__Problem to solve__
Look below for the line containing "sofa: present [412,228,528,331]"; from there through the line containing "cup: none [36,277,74,318]", both lines included, please set down each line exactly and nothing else.

━━━ Given information

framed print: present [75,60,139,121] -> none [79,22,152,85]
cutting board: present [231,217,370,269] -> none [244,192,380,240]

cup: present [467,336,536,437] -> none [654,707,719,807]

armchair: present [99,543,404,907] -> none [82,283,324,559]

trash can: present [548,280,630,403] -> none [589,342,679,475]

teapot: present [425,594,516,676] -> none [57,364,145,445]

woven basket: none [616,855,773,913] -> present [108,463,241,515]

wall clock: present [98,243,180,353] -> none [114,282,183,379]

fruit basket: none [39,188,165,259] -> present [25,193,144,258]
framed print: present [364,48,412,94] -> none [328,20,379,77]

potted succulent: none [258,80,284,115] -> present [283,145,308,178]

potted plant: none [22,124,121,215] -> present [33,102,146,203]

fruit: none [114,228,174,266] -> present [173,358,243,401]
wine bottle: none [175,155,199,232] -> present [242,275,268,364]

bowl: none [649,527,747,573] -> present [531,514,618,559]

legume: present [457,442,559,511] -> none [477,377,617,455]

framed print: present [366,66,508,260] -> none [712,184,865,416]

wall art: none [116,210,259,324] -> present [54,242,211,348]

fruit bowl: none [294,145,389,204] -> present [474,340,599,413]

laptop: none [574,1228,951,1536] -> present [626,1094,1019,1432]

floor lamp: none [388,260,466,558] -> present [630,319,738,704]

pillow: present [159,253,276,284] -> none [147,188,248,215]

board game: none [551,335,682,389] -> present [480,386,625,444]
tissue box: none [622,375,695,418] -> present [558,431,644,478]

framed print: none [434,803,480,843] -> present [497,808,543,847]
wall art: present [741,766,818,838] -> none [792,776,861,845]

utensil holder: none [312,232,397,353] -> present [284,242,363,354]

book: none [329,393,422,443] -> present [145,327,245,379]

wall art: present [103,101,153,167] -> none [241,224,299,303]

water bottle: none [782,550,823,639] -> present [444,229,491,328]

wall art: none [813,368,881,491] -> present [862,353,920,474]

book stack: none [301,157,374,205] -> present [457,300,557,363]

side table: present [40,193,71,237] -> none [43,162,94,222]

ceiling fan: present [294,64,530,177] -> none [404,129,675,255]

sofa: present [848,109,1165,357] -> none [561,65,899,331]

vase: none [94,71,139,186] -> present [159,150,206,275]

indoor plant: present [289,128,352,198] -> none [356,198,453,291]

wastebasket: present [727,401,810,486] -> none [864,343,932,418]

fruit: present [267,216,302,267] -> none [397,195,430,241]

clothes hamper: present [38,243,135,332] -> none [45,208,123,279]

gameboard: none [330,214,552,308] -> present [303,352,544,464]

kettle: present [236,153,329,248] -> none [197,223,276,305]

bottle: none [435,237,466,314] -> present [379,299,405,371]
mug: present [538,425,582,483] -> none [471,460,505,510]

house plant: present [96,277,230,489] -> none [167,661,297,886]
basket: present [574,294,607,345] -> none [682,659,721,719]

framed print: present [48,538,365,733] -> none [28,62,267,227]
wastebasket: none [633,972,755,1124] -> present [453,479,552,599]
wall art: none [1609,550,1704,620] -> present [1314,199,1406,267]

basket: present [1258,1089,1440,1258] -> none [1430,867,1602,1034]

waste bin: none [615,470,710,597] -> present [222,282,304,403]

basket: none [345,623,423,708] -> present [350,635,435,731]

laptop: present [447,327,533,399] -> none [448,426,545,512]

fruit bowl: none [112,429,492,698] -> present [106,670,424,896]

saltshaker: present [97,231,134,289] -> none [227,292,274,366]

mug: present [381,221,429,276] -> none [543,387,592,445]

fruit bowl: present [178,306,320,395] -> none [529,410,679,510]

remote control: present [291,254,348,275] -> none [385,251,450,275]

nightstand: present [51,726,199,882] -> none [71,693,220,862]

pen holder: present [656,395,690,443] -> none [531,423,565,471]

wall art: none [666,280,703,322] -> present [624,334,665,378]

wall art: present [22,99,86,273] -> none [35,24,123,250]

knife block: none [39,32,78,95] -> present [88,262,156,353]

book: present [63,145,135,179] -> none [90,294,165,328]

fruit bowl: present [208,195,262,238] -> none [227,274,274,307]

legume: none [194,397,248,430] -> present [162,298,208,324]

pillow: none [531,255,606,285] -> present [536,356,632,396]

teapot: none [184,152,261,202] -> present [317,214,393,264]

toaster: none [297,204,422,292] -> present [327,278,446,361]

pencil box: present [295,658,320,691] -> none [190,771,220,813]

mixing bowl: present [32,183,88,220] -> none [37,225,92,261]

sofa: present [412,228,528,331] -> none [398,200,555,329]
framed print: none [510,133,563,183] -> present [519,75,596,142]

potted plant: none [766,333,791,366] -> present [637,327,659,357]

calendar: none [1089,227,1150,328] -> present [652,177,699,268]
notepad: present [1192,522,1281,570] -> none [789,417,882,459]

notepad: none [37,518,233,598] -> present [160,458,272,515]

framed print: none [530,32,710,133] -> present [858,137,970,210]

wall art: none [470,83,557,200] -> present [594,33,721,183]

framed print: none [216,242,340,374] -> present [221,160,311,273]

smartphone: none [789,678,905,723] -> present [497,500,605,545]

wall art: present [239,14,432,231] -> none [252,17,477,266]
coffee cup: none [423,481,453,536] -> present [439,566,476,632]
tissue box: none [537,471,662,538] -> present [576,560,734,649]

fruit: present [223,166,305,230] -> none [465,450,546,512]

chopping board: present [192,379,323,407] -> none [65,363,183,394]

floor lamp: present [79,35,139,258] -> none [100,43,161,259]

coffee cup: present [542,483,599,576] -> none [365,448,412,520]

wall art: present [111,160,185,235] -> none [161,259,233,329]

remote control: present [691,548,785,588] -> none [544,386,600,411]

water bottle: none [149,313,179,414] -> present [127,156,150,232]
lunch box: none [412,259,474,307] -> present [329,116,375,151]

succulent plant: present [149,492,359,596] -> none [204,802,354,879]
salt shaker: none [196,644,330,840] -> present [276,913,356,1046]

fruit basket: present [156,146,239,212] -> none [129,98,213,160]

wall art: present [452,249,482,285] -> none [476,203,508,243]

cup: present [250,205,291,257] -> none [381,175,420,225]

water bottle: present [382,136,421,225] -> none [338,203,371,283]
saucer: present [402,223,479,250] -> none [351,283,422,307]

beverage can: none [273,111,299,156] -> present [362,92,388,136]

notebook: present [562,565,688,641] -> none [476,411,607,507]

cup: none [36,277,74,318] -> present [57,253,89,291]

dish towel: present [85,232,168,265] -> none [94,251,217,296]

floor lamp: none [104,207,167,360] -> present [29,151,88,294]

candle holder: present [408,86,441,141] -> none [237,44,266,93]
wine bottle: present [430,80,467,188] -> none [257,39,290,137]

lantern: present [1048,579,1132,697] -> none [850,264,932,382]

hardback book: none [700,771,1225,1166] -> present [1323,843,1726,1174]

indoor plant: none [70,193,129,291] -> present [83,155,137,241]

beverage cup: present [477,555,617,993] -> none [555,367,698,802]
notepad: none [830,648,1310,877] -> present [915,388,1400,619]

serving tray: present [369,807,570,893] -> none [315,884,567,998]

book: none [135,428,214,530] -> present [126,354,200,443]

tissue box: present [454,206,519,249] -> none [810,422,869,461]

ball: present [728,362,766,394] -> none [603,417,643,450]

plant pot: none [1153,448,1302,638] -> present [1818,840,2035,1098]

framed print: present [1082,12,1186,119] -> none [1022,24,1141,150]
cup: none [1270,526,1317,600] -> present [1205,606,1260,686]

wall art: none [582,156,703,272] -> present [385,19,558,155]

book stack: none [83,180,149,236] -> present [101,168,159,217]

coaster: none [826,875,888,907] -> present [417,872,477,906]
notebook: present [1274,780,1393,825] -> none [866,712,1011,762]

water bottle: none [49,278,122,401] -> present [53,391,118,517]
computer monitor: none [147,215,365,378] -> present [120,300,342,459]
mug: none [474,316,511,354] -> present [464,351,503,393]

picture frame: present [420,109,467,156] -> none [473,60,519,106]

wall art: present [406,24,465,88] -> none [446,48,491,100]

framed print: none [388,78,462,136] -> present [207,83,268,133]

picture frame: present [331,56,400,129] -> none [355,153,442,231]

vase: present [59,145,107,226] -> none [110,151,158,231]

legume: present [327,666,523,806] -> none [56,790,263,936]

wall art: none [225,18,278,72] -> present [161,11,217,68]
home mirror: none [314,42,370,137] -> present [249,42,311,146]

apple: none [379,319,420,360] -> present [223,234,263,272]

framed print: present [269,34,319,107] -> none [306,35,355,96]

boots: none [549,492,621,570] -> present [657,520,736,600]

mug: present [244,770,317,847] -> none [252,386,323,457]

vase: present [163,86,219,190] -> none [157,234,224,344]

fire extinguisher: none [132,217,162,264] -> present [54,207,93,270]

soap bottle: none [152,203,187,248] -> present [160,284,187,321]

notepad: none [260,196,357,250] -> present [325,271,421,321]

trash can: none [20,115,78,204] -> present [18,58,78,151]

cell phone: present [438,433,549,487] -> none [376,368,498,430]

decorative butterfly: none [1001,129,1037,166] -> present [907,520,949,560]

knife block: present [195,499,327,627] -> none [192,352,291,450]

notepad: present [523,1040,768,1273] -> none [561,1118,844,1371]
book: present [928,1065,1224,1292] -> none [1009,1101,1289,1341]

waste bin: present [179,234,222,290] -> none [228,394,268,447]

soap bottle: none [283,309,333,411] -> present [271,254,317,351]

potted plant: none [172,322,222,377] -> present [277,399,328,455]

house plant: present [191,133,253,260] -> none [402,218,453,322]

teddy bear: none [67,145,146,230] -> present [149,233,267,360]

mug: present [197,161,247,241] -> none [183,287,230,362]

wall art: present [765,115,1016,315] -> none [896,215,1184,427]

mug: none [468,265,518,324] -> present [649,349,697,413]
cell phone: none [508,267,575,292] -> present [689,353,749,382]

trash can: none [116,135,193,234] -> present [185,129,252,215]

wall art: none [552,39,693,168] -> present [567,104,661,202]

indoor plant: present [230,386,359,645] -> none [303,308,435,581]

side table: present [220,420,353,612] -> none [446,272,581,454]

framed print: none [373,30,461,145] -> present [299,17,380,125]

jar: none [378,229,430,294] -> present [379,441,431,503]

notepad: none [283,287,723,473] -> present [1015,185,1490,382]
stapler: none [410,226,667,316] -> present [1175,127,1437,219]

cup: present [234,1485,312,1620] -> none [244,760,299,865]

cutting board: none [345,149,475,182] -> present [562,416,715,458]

━━━━━━

__Response to this task__
sofa: present [412,228,528,331] -> none [398,200,555,329]
framed print: none [510,133,563,183] -> present [519,75,596,142]

potted plant: none [766,333,791,366] -> present [637,327,659,357]

calendar: none [1089,227,1150,328] -> present [652,177,699,268]
notepad: present [1192,522,1281,570] -> none [789,417,882,459]

notepad: none [37,518,233,598] -> present [160,458,272,515]

framed print: none [530,32,710,133] -> present [858,137,970,210]

wall art: none [470,83,557,200] -> present [594,33,721,183]

framed print: none [216,242,340,374] -> present [221,160,311,273]

smartphone: none [789,678,905,723] -> present [497,500,605,545]

wall art: present [239,14,432,231] -> none [252,17,477,266]
coffee cup: none [423,481,453,536] -> present [439,566,476,632]
tissue box: none [537,471,662,538] -> present [576,560,734,649]

fruit: present [223,166,305,230] -> none [465,450,546,512]

chopping board: present [192,379,323,407] -> none [65,363,183,394]

floor lamp: present [79,35,139,258] -> none [100,43,161,259]

coffee cup: present [542,483,599,576] -> none [365,448,412,520]

wall art: present [111,160,185,235] -> none [161,259,233,329]

remote control: present [691,548,785,588] -> none [544,386,600,411]

water bottle: none [149,313,179,414] -> present [127,156,150,232]
lunch box: none [412,259,474,307] -> present [329,116,375,151]

succulent plant: present [149,492,359,596] -> none [204,802,354,879]
salt shaker: none [196,644,330,840] -> present [276,913,356,1046]

fruit basket: present [156,146,239,212] -> none [129,98,213,160]

wall art: present [452,249,482,285] -> none [476,203,508,243]

cup: present [250,205,291,257] -> none [381,175,420,225]

water bottle: present [382,136,421,225] -> none [338,203,371,283]
saucer: present [402,223,479,250] -> none [351,283,422,307]

beverage can: none [273,111,299,156] -> present [362,92,388,136]

notebook: present [562,565,688,641] -> none [476,411,607,507]

cup: none [36,277,74,318] -> present [57,253,89,291]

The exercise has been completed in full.